Footballers have special relationships with their barbers. Lyon forward Fred recently changed his locks from long and flowing to close-cropped, and credited his barber with a changed worldview and recently improved form. The beautiful game indeed, but what’s up with some of these players’ hair? When you look at some of the on-the-ball skills that these guys boast–flicks, shakes, drags, fancy dribbles–you wonder why the coif can’t match the foot style.

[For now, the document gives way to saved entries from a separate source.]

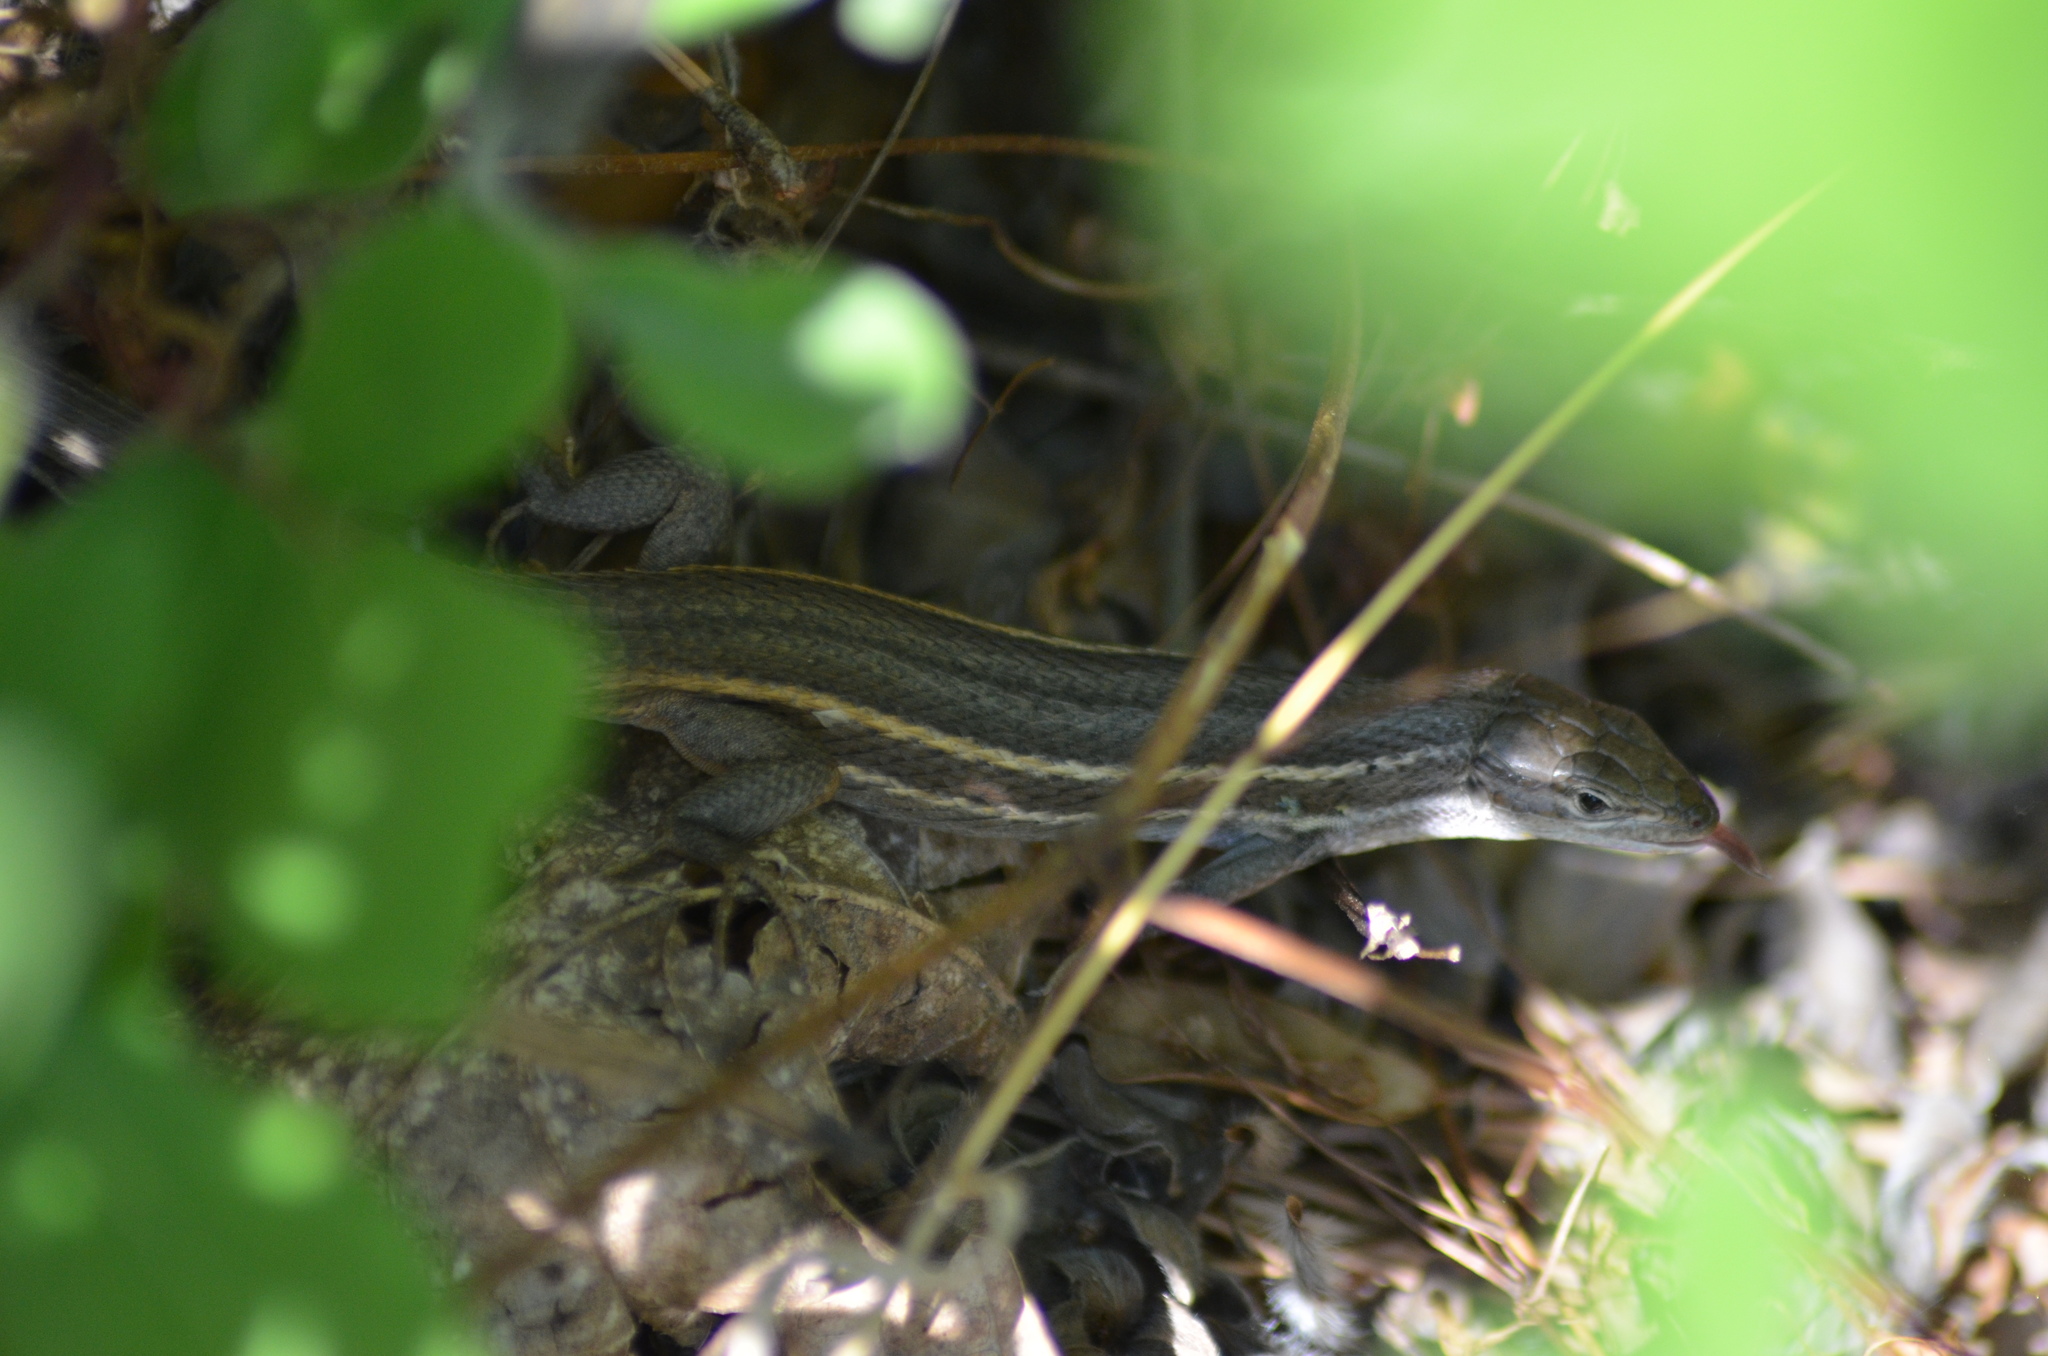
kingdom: Animalia
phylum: Chordata
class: Squamata
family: Lacertidae
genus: Psammodromus
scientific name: Psammodromus algirus
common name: Algerian psammodromus
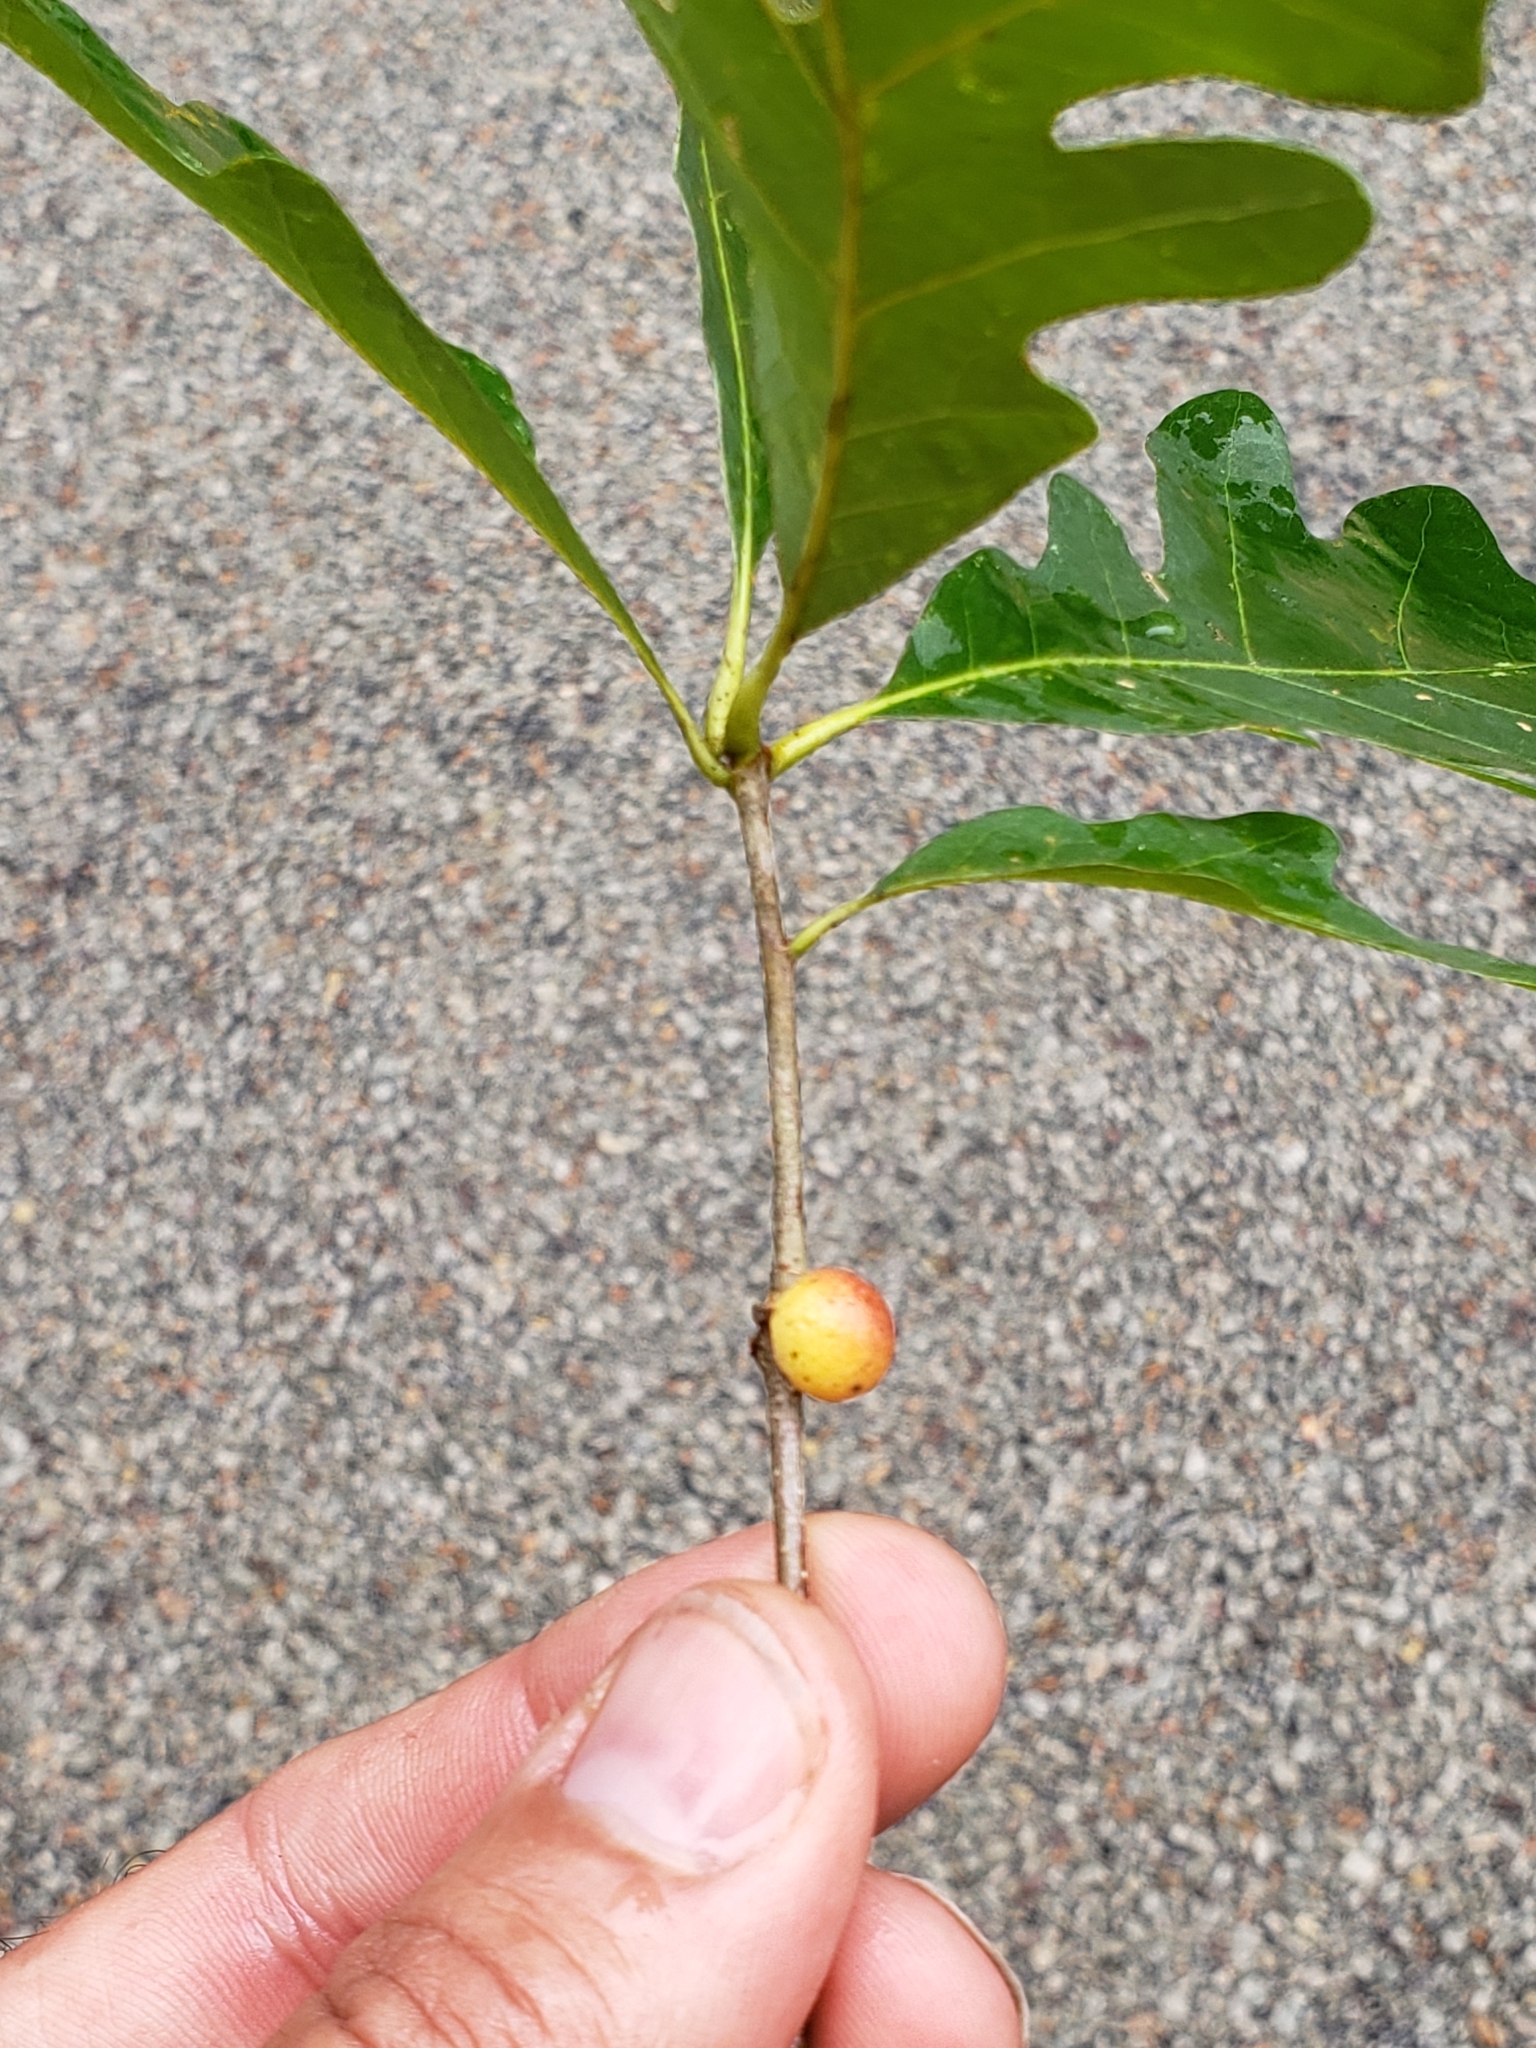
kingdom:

This season has brought about a renaissance in hair. Gone are the classics of past years such as Abel Xavier, who looked like Stripe from the film “Gremlins,” or the electrified poodles Rene Higuita or Marco Etcheverry. But there are still plenty of penalties to be awarded, so even though the World Cup comes every four years, here’s the annual Q Bad “Soccer” Hair Awards.

DIDIER DROGBA

Cote d’Ivoire

Dude. Come on. We love Cote d’Ivoire (formerly Ivory Coast) star Drogba’s playing style. He’s a big, aggressive striker (forward) who can cause problems for any defense in the world. He plays for English Premier League champions Chelsea, when he isn’t raising cain for his national side. And his hair is like a process that’s lost its mind, alternately flying about or drooping around his ears, held in place with a glorified rubber band. That’s just nasty.

BOUBACAR BARRY

Cote d’Ivoire

What are the odds? Two players from the same national side making the finals? Rough deal, but have a gander at Barry’s coif. It’s a chili bowl version of Drogba’s. We aren’t sure what it is with the African nations. Until recently, Togo’s Emmanuel Adebayor had a greasepit on his head that made Drogba look like a Vidal Sassoon commercial. He trimmed it. Adebayor should give Barry his barber’s card.

CARLOS PUYOL

Spain

We know who Puyol’s barber is. Nobody. This defender, the soul of recent Champions League winners FC Barcelona, scares opponents with his hair. It’s a mop. A sweaty, mangled mop. To his credit, he doesn’t opt for the headband that dorks up other pro footballers. To his detriment, his mangled, matted tresses argue for a player being red carded (ejected) just for his ‘do.

OLIVER KAHN

Germany

This year the iconic, legendary goalkeeper is No. 2 on the Cup squad’s depth chart. But he still bellows, still intimidates and is still a strong man in the nets. We really suspect that he’s No. 2 because of what happens to his hair during a match. He looks fairly normal–challenged, but normal–when not tending the nets, but once perspiration enters the picture, his ‘do becomes a wild mullet-in-training.

DJIBRIL CISSE

France

“Flamboyant” is the word often used for this striker, who changes his hair like most players change shirts. But in almost any of his iterations, save the brief time when he was close-cut, his choices have been, shall we say, misguided. From discolored cornrows to our favorite, the yellow Brillo pad with matching beard, Cisse makes the 2006 hair team easily.

PAVEL NEDVED

Czech Republic

Is it just us, or is it mostly strikers who are coif-challenged? Nedved is the great Czech hope, who must have really liked Prince Valiant comics as a kid because as an adult … well … just look. His professional team is the presently embattled Serie A leader Juventus, and we don’t want to know who his barber is.

ARTHUR BOKA

Cote d’Ivoire

I know it seems like we’re picking on the Ivory Coast, but we’re just the messengers. Boka also sports the Drogba Droop, often with an absurd center part that makes you wonder if his defensive gifts aren’t partly due to opposing wingers and forwards running toward him, then coming up short as they think “What the … what is up with that hair?”